= Beginning of Section =

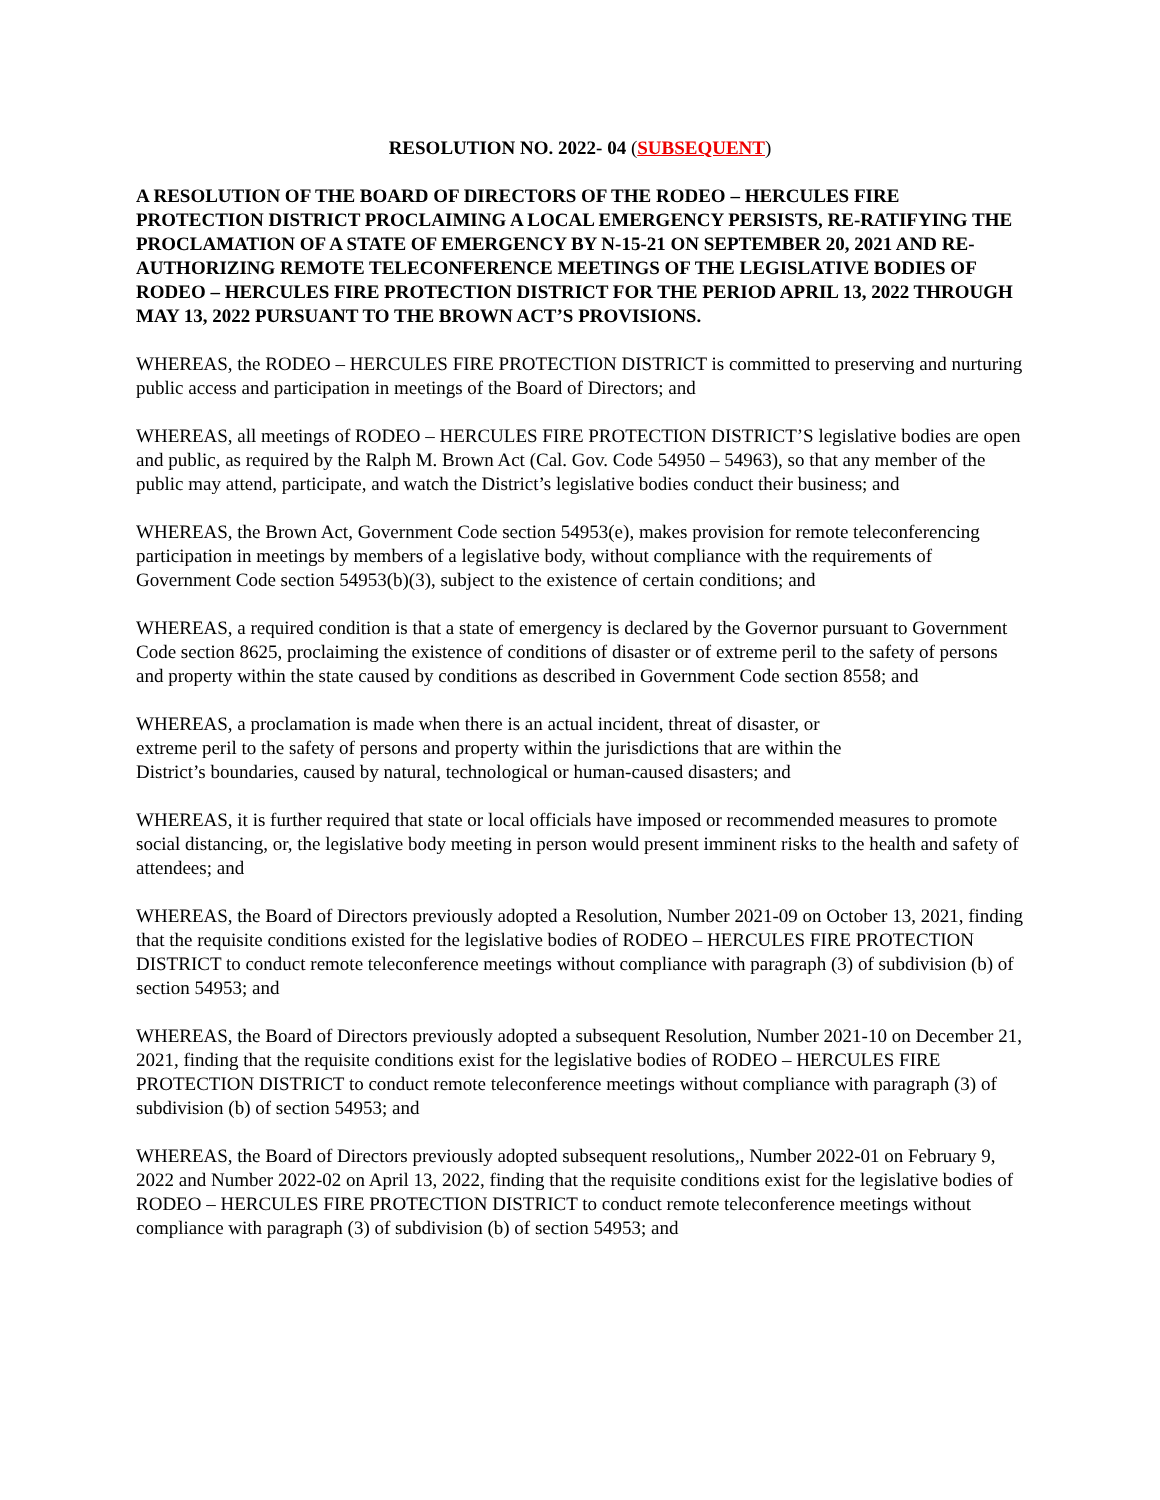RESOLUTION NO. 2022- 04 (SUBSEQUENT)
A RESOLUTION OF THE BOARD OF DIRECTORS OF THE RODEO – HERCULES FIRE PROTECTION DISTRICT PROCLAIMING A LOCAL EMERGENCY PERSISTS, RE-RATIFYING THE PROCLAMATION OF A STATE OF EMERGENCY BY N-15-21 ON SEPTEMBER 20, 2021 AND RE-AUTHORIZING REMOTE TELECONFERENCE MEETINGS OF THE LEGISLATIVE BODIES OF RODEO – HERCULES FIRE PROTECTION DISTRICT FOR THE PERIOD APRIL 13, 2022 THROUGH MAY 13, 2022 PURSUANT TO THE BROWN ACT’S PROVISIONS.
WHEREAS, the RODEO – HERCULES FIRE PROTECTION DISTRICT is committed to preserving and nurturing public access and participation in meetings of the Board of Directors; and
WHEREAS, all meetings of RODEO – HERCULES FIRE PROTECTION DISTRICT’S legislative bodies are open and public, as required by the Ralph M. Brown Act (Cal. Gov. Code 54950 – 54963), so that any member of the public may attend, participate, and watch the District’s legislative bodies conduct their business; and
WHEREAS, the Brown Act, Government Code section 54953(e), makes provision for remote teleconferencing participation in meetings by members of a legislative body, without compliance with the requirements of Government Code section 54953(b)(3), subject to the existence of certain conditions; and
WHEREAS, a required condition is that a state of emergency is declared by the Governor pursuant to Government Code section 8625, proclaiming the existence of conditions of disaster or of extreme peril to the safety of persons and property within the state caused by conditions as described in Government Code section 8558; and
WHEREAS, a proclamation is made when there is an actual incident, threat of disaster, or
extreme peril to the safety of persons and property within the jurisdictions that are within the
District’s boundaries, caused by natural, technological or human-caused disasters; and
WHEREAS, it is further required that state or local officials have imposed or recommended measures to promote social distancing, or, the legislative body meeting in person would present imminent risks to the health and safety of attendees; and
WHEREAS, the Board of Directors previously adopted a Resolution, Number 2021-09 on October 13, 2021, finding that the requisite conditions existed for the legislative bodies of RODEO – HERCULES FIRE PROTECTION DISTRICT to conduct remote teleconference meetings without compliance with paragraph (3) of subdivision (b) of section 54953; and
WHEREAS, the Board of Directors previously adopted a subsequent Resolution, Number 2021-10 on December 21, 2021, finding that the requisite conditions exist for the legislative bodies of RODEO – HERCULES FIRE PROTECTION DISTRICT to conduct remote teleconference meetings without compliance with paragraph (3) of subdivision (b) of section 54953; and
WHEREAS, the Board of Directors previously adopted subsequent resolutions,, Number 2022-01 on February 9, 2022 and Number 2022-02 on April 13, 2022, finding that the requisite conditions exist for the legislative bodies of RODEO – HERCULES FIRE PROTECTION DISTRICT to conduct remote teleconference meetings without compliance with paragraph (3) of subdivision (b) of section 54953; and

= End of Section =

**Exercise details**
Find each line holding the string "persons" in the listing above, then copy it.

**Solution to this problem**
WHEREAS, a required condition is that a state of emergency is declared by the Governor pursuant to Government Code section 8625, proclaiming the existence of conditions of disaster or of extreme peril to the safety of persons and property within the state caused by conditions as described in Government Code section 8558; and
extreme peril to the safety of persons and property within the jurisdictions that are within the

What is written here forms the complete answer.